Bourdieu's wide-ranging corpus spans the fields of philosophy,
sociology,
anthropology, aesthetics, linguistics and political theory.
Densely written and
replete with complex graphs and statistical tables, his
major works make
demanding reading for even seasoned academics. Refusing
to compromise
scientific substance for slickness of style, Bourdieu is
equally reluctant to risk
the claim to objectivity by combining his research with
political polemic--at
least in academic texts. Politics, for this Frenchman, requires
other kinds of
papers and audiences, those rarely imported by our university
or commercial
presses. But thanks to the publication of Acts of Resistance:
Against the Tyranny
of the Market (deftly coupled with the paperback issue of
last year's On
Television), American readers can now be properly introduced
to the political
Bourdieu; they can even get an inkling of some of his major
theoretical ideas
(like "field," "habitus" and "reflexivity")

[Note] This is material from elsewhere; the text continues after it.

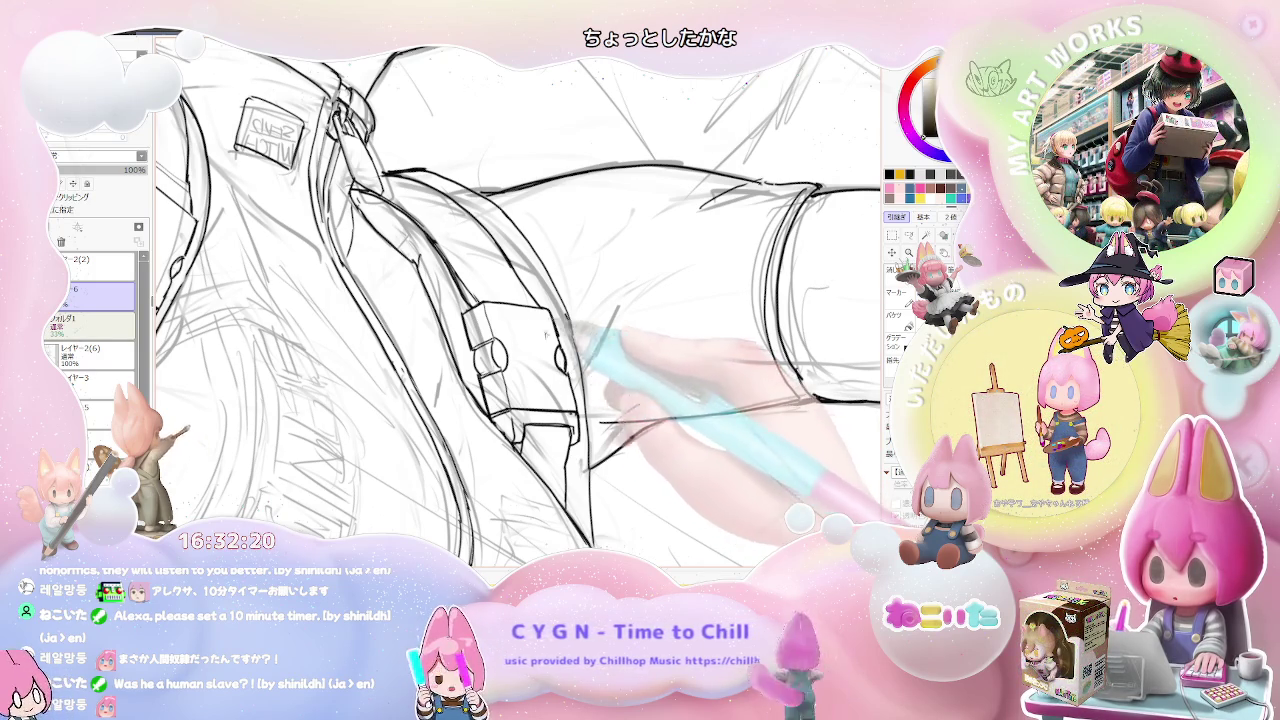
key(ctrl+minus)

without toiling through weighty
tomes of academic writing.
They can see, for example, how the "field" of
journalism, as "a structured
social space" constituted by power relations and the
values these relations
establish, implicitly instills these values into all ambitious
members of the
field, thus defining the basic perceptual habits that determine
what journalists
see as newsworthy. This habitual way of seeing (and not
seeing) results in a
form of collective, unconscious censorship that, in turn,
poses a higher-level
burden on intellectuals who want their research to be socially
productive.
They need to think not only of the knowledge they provide
but further, and
more reflexively, of the means to anticipate, avoid and
counteract its mediatic
muzzling or distortion.
Acts of Resistance is a collection of short, hard-hitting
texts essentially culled
from Bourdieu's past five years of activism against government
policies that
damaged social welfare and encouraged racism under the pretext
of
protecting the French economy from the pressures of globalization.
Ranging
from polemical Op-Ed pieces and interviews to speeches at
rallies for
striking workers and the unemployed, these texts mount a
ferocious attack
on what Bourdieu's original French subtitle calls "the
invasion of
neoliberalism," a political program that stresses free-market
economics as the
necessary means for achieving progressive social aims and
protecting
individual freedom. How much this ideology pervades the
current US politics
of Clintonism and the centrist "third way" can
be gauged by noting the
central neoliberal myths Bourdieu targets for critique:
that economics defines
the most essential reality; that the free-market system
is both objective
necessity and the democratic expression of individual choice;
that
competition promotes real diversity of products (instead
of uniformity through pressured copying); that globalization
and market trends are
irresistible impersonal forces rather than products of willful
political agendas;
that any resistance to the prevailing Western model of scientific
rationalism
must be irrationalist fundamentalism; that neoliberal thought
is a hiply
progressive revolution rather than a slickly repackaged
restoration of old
robber-baron thought, replete with the social Darwinist
"ideology of
competence" that defines those unable to raise themselves
above poverty as
inherently inferior and undeserving.